ASSIGNED TASK: Reproduce, word for word, the passage below on Thailand's proposed framework for reimbursing high-cost medicines.
-- EXTRACT PROVIDED follows --
The proposed framework seeks to apply the principle of HTA to reimburse any high-cost medicine that does not meet the cost-effectiveness criteria at the existing cost-effectiveness threshold value in Thailand. It has informed discussions on policy by the Sub-Committee for the Development of the Thai NLEM, which has decided to use the evidence on cost-effectiveness to reimburse high-cost medicines as a first step and make such medicines eligible for reimbursement. Thus, even as a medicine might not be deemed to be cost-effective, the information derived from the analysis, can facilitate the decision-making process of including such high-cost medicines through the NLEM mechanism and also potentially be used for negotiating the arrangements between the manufacturer and payer. In addition, the framework seeks to incorporate other relevant criteria such as, the life-saving or life-extending nature of the medicine, and the non-availability of alternative treatment options for any class of medicines by clearly defining them. As described above for these specific criteria, there may be need for making judgement calls in borderline cases of these definitions, for example, if medicine is able to extend life by 11 months it may require further deliberation. In line with international practices, however, a new sub-category “E3” was proposed with an upper limit on the cost-effectiveness threshold of THB 1–2 million as well as a budget ceiling of 5 million THB (USD 1.5 million). In terms of the implementation mechanism, the framework proposes the use of MEA after evaluating the cost-effectiveness and considering other criteria, essentially as tool for price negotiations as opposed to the common practice by industry to use MEA as an entry point for introducing high-cost medicines [34].
-- EXTRACT PROVIDED concluded --
-- DATASET ENTRIES follows --
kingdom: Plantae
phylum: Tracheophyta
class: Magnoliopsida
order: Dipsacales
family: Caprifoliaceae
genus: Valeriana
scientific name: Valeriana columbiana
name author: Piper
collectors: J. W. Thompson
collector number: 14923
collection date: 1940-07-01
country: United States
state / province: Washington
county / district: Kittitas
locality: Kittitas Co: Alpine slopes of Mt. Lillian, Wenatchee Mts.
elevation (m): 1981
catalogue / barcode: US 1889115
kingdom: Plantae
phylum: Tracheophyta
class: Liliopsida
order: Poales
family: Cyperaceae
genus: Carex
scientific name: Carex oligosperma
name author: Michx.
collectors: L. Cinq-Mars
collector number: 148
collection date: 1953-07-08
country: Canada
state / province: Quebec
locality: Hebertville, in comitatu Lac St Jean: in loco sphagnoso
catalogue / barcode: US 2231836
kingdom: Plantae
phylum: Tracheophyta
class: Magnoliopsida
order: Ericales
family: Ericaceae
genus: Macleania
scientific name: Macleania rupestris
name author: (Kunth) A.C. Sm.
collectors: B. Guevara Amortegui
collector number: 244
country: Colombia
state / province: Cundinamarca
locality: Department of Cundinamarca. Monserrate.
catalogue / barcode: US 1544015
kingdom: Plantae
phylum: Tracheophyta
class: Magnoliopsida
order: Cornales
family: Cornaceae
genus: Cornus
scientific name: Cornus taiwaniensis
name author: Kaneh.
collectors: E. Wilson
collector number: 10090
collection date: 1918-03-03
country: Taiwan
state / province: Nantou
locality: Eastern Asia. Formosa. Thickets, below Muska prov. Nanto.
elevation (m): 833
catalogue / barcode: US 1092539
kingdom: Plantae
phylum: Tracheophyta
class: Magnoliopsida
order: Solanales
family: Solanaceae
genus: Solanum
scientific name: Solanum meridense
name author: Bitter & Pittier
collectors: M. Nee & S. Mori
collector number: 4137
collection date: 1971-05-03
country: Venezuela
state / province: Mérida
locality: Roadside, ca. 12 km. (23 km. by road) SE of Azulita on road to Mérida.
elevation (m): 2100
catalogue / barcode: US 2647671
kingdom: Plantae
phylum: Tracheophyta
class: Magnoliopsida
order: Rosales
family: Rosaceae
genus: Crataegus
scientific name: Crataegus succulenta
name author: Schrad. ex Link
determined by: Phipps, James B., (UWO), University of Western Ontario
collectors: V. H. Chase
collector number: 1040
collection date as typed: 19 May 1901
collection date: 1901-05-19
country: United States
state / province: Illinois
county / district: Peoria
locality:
-- DATASET ENTRIES concluded --
EXERCISE RESULT:
The proposed framework seeks to apply the principle of HTA to reimburse any high-cost medicine that does not meet the cost-effectiveness criteria at the existing cost-effectiveness threshold value in Thailand. It has informed discussions on policy by the Sub-Committee for the Development of the Thai NLEM, which has decided to use the evidence on cost-effectiveness to reimburse high-cost medicines as a first step and make such medicines eligible for reimbursement. Thus, even as a medicine might not be deemed to be cost-effective, the information derived from the analysis, can facilitate the decision-making process of including such high-cost medicines through the NLEM mechanism and also potentially be used for negotiating the arrangements between the manufacturer and payer. In addition, the framework seeks to incorporate other relevant criteria such as, the life-saving or life-extending nature of the medicine, and the non-availability of alternative treatment options for any class of medicines by clearly defining them. As described above for these specific criteria, there may be need for making judgement calls in borderline cases of these definitions, for example, if medicine is able to extend life by 11 months it may require further deliberation. In line with international practices, however, a new sub-category “E3” was proposed with an upper limit on the cost-effectiveness threshold of THB 1–2 million as well as a budget ceiling of 5 million THB (USD 1.5 million). In terms of the implementation mechanism, the framework proposes the use of MEA after evaluating the cost-effectiveness and considering other criteria, essentially as tool for price negotiations as opposed to the common practice by industry to use MEA as an entry point for introducing high-cost medicines [34].